(Saved data entries)
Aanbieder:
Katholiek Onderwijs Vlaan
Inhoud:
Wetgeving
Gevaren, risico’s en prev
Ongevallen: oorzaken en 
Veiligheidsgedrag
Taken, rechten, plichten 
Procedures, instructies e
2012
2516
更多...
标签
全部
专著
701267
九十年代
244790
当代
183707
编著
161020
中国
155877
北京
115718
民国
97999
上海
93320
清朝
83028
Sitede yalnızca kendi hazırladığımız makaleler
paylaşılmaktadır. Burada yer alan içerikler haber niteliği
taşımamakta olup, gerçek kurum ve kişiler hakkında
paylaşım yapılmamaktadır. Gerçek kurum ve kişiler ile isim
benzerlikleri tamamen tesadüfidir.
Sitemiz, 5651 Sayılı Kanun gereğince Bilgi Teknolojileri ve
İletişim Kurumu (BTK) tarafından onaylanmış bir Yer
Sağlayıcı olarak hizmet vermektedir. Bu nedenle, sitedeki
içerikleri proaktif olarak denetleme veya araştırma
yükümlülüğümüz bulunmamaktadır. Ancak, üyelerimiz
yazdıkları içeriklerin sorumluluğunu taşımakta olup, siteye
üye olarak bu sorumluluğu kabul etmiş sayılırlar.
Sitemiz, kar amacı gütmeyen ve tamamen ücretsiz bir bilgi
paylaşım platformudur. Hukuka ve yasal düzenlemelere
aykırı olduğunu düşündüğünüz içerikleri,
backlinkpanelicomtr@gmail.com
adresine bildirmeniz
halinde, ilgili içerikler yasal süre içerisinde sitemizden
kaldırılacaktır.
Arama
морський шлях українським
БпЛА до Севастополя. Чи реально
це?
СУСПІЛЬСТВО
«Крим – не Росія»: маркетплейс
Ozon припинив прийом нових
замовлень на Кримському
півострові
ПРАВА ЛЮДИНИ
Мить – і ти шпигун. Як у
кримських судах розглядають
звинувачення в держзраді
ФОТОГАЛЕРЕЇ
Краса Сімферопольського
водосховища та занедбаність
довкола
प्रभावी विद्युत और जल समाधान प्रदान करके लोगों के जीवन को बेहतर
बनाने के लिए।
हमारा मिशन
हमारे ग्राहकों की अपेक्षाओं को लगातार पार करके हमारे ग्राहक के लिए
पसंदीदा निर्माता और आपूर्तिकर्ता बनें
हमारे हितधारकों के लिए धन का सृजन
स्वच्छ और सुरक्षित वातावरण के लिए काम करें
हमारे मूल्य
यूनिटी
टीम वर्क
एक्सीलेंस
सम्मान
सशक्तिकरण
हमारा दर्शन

◆ What to work on ◆
Reproduce the entries exactly as they appear.

◆ Your solution ◆
Aanbieder:
Katholiek Onderwijs Vlaan
Inhoud:
Wetgeving
Gevaren, risico’s en prev
Ongevallen: oorzaken en 
Veiligheidsgedrag
Taken, rechten, plichten 
Procedures, instructies e
2012
2516
更多...
标签
全部
专著
701267
九十年代
244790
当代
183707
编著
161020
中国
155877
北京
115718
民国
97999
上海
93320
清朝
83028
Sitede yalnızca kendi hazırladığımız makaleler
paylaşılmaktadır. Burada yer alan içerikler haber niteliği
taşımamakta olup, gerçek kurum ve kişiler hakkında
paylaşım yapılmamaktadır. Gerçek kurum ve kişiler ile isim
benzerlikleri tamamen tesadüfidir.
Sitemiz, 5651 Sayılı Kanun gereğince Bilgi Teknolojileri ve
İletişim Kurumu (BTK) tarafından onaylanmış bir Yer
Sağlayıcı olarak hizmet vermektedir. Bu nedenle, sitedeki
içerikleri proaktif olarak denetleme veya araştırma
yükümlülüğümüz bulunmamaktadır. Ancak, üyelerimiz
yazdıkları içeriklerin sorumluluğunu taşımakta olup, siteye
üye olarak bu sorumluluğu kabul etmiş sayılırlar.
Sitemiz, kar amacı gütmeyen ve tamamen ücretsiz bir bilgi
paylaşım platformudur. Hukuka ve yasal düzenlemelere
aykırı olduğunu düşündüğünüz içerikleri,
backlinkpanelicomtr@gmail.com
adresine bildirmeniz
halinde, ilgili içerikler yasal süre içerisinde sitemizden
kaldırılacaktır.
Arama
морський шлях українським
БпЛА до Севастополя. Чи реально
це?
СУСПІЛЬСТВО
«Крим – не Росія»: маркетплейс
Ozon припинив прийом нових
замовлень на Кримському
півострові
ПРАВА ЛЮДИНИ
Мить – і ти шпигун. Як у
кримських судах розглядають
звинувачення в держзраді
ФОТОГАЛЕРЕЇ
Краса Сімферопольського
водосховища та занедбаність
довкола
प्रभावी विद्युत और जल समाधान प्रदान करके लोगों के जीवन को बेहतर
बनाने के लिए।
हमारा मिशन
हमारे ग्राहकों की अपेक्षाओं को लगातार पार करके हमारे ग्राहक के लिए
पसंदीदा निर्माता और आपूर्तिकर्ता बनें
हमारे हितधारकों के लिए धन का सृजन
स्वच्छ और सुरक्षित वातावरण के लिए काम करें
हमारे मूल्य
यूनिटी
टीम वर्क
एक्सीलेंस
सम्मान
सशक्तिकरण
हमारा दर्शन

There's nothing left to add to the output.